Directions -> Search the material for the string "back" and copy each line where it occurs.

Data for processing ->
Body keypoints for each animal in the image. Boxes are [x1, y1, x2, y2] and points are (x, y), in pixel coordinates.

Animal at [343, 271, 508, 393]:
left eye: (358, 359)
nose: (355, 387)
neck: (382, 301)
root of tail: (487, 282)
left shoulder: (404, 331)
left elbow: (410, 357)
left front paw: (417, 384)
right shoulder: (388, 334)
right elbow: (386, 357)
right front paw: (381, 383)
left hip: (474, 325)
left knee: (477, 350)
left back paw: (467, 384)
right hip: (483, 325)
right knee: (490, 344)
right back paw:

---

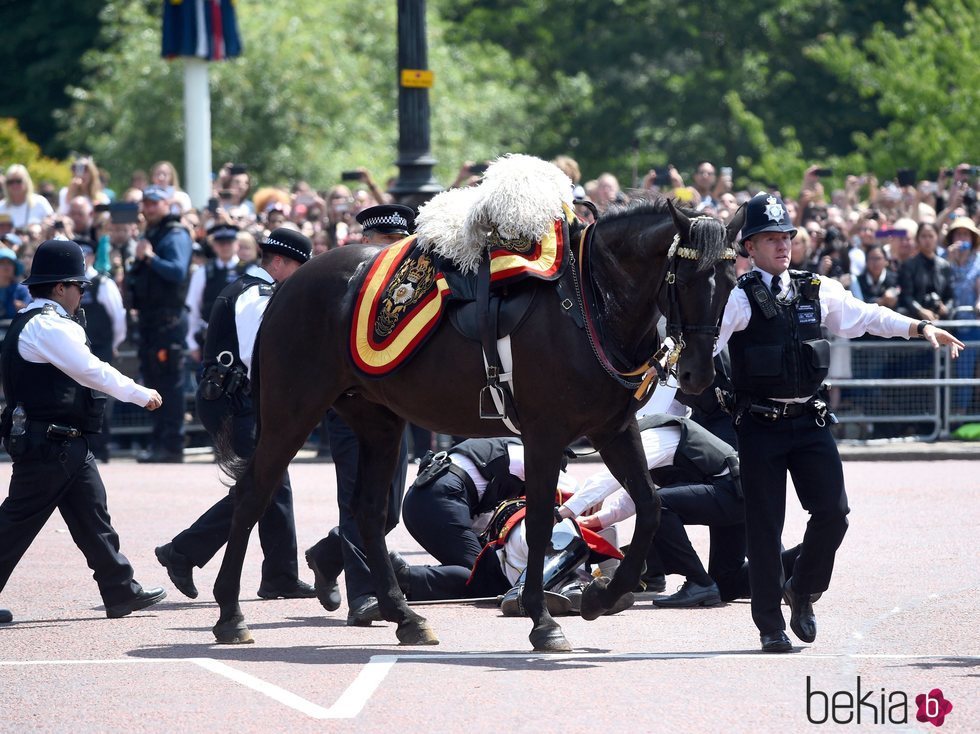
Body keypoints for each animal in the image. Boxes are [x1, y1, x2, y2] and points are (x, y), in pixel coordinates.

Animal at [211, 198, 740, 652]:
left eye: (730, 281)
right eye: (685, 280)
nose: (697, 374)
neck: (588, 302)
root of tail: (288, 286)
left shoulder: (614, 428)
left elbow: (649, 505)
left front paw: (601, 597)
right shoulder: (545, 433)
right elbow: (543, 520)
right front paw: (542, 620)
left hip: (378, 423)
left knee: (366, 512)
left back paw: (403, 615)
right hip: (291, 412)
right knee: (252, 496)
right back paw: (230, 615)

Written answer ->
left back paw: (467, 384)
right back paw:
left back paw: (403, 615)
right back paw: (230, 615)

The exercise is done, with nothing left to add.